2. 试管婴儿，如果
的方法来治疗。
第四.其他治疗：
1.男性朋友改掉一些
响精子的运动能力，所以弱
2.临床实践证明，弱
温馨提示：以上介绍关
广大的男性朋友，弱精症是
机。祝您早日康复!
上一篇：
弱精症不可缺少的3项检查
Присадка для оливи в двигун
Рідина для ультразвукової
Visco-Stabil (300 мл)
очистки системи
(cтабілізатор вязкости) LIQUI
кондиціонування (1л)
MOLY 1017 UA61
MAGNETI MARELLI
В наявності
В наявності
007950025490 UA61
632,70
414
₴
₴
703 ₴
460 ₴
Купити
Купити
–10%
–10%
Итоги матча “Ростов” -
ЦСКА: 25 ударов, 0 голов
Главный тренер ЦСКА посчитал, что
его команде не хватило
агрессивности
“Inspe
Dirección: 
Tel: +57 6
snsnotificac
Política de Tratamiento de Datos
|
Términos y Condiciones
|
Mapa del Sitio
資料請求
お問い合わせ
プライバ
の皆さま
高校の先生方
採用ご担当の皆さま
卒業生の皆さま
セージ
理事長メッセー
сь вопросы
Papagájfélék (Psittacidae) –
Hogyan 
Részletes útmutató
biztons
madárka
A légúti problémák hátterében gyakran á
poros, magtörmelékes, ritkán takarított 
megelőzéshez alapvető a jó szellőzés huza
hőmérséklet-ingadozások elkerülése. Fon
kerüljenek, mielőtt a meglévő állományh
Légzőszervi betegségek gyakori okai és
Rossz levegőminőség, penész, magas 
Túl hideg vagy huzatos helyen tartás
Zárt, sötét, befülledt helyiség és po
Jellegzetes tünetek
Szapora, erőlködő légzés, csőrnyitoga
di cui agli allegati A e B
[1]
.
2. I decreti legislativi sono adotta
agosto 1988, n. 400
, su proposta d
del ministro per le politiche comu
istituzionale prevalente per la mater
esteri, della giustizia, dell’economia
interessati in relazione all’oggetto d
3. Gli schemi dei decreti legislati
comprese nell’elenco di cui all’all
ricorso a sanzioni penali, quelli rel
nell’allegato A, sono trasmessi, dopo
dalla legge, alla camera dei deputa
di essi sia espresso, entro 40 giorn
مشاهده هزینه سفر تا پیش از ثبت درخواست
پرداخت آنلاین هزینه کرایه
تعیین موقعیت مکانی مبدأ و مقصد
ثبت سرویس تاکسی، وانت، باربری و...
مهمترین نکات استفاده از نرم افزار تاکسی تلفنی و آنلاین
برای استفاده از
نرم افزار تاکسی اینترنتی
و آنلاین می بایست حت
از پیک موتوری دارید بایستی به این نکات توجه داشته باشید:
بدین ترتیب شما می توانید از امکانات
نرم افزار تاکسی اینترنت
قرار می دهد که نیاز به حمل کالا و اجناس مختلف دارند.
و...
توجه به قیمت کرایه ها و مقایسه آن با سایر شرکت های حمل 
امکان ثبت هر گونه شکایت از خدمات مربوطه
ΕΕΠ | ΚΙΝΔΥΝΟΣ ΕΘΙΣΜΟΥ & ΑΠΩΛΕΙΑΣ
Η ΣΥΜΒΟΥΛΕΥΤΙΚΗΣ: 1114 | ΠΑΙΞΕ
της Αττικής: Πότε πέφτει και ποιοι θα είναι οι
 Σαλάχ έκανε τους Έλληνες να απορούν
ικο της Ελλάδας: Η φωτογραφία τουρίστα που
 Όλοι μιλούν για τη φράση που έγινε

◆ **DIRECTIONS FOR THIS TASK**
Each line above from the one with "esteri, della giustizia, dell’economia" up to and including the one with "di essi sia espresso, entro 40 giorn" must be set down exactly, and no line outside that span may appear.

◆ **TASK SOLUTION**
esteri, della giustizia, dell’economia
interessati in relazione all’oggetto d
3. Gli schemi dei decreti legislati
comprese nell’elenco di cui all’all
ricorso a sanzioni penali, quelli rel
nell’allegato A, sono trasmessi, dopo
dalla legge, alla camera dei deputa
di essi sia espresso, entro 40 giorn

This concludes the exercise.